## [Exercise description]
Write out the data again in full, exactly as it reads.

#####

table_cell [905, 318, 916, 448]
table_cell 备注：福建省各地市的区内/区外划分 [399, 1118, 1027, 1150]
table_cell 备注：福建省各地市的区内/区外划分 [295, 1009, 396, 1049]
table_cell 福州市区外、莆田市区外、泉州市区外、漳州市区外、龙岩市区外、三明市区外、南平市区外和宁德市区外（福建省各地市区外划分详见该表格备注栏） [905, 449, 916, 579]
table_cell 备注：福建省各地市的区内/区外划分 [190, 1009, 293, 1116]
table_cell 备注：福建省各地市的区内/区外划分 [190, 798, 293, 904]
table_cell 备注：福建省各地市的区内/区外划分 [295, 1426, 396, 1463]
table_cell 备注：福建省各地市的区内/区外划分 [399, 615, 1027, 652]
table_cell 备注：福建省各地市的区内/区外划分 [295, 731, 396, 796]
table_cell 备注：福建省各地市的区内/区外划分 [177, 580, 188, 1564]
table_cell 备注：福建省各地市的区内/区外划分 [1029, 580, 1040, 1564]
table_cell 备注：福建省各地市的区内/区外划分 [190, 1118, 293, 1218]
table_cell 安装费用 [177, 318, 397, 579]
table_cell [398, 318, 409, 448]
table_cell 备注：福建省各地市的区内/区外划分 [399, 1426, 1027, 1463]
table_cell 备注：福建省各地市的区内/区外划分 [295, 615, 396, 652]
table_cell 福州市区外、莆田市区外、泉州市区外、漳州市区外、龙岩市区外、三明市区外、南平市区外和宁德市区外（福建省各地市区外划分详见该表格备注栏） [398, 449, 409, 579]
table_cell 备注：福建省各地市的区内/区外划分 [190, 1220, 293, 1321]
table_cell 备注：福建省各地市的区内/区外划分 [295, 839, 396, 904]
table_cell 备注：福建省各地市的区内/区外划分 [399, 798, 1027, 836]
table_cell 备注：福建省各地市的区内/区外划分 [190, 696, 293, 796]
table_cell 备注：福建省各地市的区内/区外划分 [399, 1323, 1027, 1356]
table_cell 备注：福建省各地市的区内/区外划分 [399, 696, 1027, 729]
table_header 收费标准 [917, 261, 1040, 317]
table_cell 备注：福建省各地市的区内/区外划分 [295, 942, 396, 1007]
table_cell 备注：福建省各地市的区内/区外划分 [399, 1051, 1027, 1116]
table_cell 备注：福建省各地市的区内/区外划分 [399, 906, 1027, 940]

#####

## [Answer to this exercise]
table_cell [905, 318, 916, 448]
table_cell 备注：福建省各地市的区内/区外划分 [399, 1118, 1027, 1150]
table_cell 备注：福建省各地市的区内/区外划分 [295, 1009, 396, 1049]
table_cell 福州市区外、莆田市区外、泉州市区外、漳州市区外、龙岩市区外、三明市区外、南平市区外和宁德市区外（福建省各地市区外划分详见该表格备注栏） [905, 449, 916, 579]
table_cell 备注：福建省各地市的区内/区外划分 [190, 1009, 293, 1116]
table_cell 备注：福建省各地市的区内/区外划分 [190, 798, 293, 904]
table_cell 备注：福建省各地市的区内/区外划分 [295, 1426, 396, 1463]
table_cell 备注：福建省各地市的区内/区外划分 [399, 615, 1027, 652]
table_cell 备注：福建省各地市的区内/区外划分 [295, 731, 396, 796]
table_cell 备注：福建省各地市的区内/区外划分 [177, 580, 188, 1564]
table_cell 备注：福建省各地市的区内/区外划分 [1029, 580, 1040, 1564]
table_cell 备注：福建省各地市的区内/区外划分 [190, 1118, 293, 1218]
table_cell 安装费用 [177, 318, 397, 579]
table_cell [398, 318, 409, 448]
table_cell 备注：福建省各地市的区内/区外划分 [399, 1426, 1027, 1463]
table_cell 备注：福建省各地市的区内/区外划分 [295, 615, 396, 652]
table_cell 福州市区外、莆田市区外、泉州市区外、漳州市区外、龙岩市区外、三明市区外、南平市区外和宁德市区外（福建省各地市区外划分详见该表格备注栏） [398, 449, 409, 579]
table_cell 备注：福建省各地市的区内/区外划分 [190, 1220, 293, 1321]
table_cell 备注：福建省各地市的区内/区外划分 [295, 839, 396, 904]
table_cell 备注：福建省各地市的区内/区外划分 [399, 798, 1027, 836]
table_cell 备注：福建省各地市的区内/区外划分 [190, 696, 293, 796]
table_cell 备注：福建省各地市的区内/区外划分 [399, 1323, 1027, 1356]
table_cell 备注：福建省各地市的区内/区外划分 [399, 696, 1027, 729]
table_header 收费标准 [917, 261, 1040, 317]
table_cell 备注：福建省各地市的区内/区外划分 [295, 942, 396, 1007]
table_cell 备注：福建省各地市的区内/区外划分 [399, 1051, 1027, 1116]
table_cell 备注：福建省各地市的区内/区外划分 [399, 906, 1027, 940]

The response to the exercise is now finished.